Wracają do korzeni śremskiego rocka
Tak, tak… Cześć naszej redakcji to już dinozaury, które pamiętają odległe lata 90-te i rockowe imprezy w dawnej sali widowiskowej przy OŻ. Wówczas, obok takich legend jak Sweet Noise czy Acid Drinkers, grały śremskie kapele. I dokładnie ten sam klimat poczuliśmy w piątkowy wieczór w Muzeum Śremskim, które udostępniło swą scenę młodzieży z rockowym pazurem.
W piątek, 23 września odbyła się już druga odsłona cyklu „Muzobiady”. Pierwsza, w tajemnicy, lecz z ogromnym powodzeniem, odbyła się podczas wakacyjnych spotkań nad śremskim zalewem. W piątkowy wieczór, przed liczną śremską publicznością, którą stanowili przyjaciele i najbliżsi wykonawców, zagrali: O.S.CH, Pola Szczebel, RÓJ, PETROL oraz D’GENERACJA (Poznań).
Fot. D. GórnaA jak to się zaczęło?
To pytanie zadaliśmy Kacprowi Hetmanowskiemu, 20-latkowi z Dalewa, niedoszłemu leśniczemu i przyszłemu menadżerowi, który współorganizował piątkowe wydarzenie.
– Spotkaliśmy się dziś, by posłuchać dobrej muzyki i dobrze się bawić. Chyba o to chodzi w życiu… Wpadliśmy na pomysł, by zorganizować koncert rockowy, bo Śrem jest martwy pod tym względem. Śrem muzycznie umarł. Nic się nie dzieje dla młodzieży. Dlatego postanowiliśmy coś zorganizować. To już jest nasze drugie podejście.
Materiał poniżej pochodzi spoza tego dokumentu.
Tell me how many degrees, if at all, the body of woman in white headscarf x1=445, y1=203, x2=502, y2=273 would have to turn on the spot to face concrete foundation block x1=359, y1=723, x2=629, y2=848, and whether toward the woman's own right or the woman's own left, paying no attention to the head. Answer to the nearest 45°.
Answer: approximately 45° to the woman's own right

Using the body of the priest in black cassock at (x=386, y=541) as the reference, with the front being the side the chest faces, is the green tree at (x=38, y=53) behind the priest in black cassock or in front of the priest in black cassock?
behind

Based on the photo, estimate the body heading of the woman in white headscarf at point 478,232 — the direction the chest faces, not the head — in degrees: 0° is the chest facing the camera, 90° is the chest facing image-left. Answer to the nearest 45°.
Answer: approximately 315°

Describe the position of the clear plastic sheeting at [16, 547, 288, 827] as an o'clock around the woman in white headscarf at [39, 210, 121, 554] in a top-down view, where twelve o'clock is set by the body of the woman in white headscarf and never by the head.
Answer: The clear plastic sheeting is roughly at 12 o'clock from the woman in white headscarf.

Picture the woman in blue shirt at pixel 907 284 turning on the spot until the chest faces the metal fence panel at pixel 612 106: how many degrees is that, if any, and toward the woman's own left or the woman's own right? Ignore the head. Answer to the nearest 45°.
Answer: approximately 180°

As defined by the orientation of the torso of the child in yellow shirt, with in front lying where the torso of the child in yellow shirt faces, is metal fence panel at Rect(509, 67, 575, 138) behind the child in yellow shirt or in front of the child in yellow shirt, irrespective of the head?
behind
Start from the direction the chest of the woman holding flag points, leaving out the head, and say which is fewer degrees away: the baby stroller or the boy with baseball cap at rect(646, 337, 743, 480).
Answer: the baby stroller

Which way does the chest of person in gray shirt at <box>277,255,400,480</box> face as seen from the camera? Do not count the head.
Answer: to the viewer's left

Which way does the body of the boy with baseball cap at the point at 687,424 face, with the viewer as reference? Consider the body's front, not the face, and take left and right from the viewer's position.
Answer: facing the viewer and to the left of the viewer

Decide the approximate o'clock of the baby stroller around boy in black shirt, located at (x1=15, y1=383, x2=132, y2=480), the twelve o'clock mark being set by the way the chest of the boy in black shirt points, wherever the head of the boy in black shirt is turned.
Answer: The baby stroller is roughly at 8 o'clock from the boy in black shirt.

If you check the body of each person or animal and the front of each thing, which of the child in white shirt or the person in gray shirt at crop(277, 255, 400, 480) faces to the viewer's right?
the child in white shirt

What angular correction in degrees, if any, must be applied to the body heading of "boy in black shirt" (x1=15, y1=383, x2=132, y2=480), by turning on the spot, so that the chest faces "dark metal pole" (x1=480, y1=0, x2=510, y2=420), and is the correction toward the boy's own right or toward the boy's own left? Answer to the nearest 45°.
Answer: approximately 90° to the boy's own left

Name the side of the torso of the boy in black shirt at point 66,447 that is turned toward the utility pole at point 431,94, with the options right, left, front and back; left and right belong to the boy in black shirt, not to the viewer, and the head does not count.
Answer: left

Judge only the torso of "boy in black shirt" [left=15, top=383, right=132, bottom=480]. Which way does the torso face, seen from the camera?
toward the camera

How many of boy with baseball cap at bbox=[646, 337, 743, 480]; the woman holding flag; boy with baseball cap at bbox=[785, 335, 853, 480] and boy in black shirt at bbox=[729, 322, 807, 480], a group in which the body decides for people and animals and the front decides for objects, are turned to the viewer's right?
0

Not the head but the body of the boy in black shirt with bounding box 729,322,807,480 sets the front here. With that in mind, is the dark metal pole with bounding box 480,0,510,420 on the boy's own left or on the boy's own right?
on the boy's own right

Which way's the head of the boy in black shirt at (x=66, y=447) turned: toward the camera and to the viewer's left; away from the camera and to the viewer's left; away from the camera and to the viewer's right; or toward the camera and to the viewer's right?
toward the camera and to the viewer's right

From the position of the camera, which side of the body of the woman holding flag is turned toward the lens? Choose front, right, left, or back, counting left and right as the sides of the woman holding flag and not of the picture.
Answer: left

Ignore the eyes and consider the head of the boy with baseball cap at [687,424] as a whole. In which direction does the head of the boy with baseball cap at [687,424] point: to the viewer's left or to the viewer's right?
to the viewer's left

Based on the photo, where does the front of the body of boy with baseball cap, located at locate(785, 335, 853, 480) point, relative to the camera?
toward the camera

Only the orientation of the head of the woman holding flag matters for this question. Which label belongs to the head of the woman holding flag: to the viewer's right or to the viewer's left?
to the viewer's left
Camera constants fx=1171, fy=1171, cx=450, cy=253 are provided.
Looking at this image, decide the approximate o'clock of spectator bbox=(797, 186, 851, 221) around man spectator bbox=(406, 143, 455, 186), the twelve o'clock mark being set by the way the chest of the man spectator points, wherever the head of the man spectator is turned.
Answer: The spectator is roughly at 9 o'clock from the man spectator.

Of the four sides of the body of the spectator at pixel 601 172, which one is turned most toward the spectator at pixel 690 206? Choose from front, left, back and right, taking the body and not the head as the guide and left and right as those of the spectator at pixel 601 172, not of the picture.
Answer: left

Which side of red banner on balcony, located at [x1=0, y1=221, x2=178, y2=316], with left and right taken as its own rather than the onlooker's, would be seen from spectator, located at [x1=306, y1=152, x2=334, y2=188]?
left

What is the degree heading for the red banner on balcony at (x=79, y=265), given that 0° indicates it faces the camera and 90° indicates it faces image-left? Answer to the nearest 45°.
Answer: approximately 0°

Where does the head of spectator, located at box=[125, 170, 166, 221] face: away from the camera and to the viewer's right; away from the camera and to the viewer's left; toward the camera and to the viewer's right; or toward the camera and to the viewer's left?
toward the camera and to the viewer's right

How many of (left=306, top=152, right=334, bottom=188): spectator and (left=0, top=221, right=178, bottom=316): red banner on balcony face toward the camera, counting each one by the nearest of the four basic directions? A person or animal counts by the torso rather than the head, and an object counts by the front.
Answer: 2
Pierwsze miało miejsce podczas wakacji nad zalewem. Tam spotykaliśmy się na tzw. „obiady czwartkowe”, kiedy wspólnie rozmawialiśmy, piliśmy piwo i graliśmy rockowe kawałki. A w zasadzie to trwa już od trzech lat. Zdarzało się, że spotykaliśmy się nawet pod mostem. Kupiliśmy samowar, w którym przyrządzaliśmy herbatę i tak stwierdziliśmy, że jest już tak fajna ekipa, że wypadałoby coś zrobić. I się udało! – wspomina Kacper.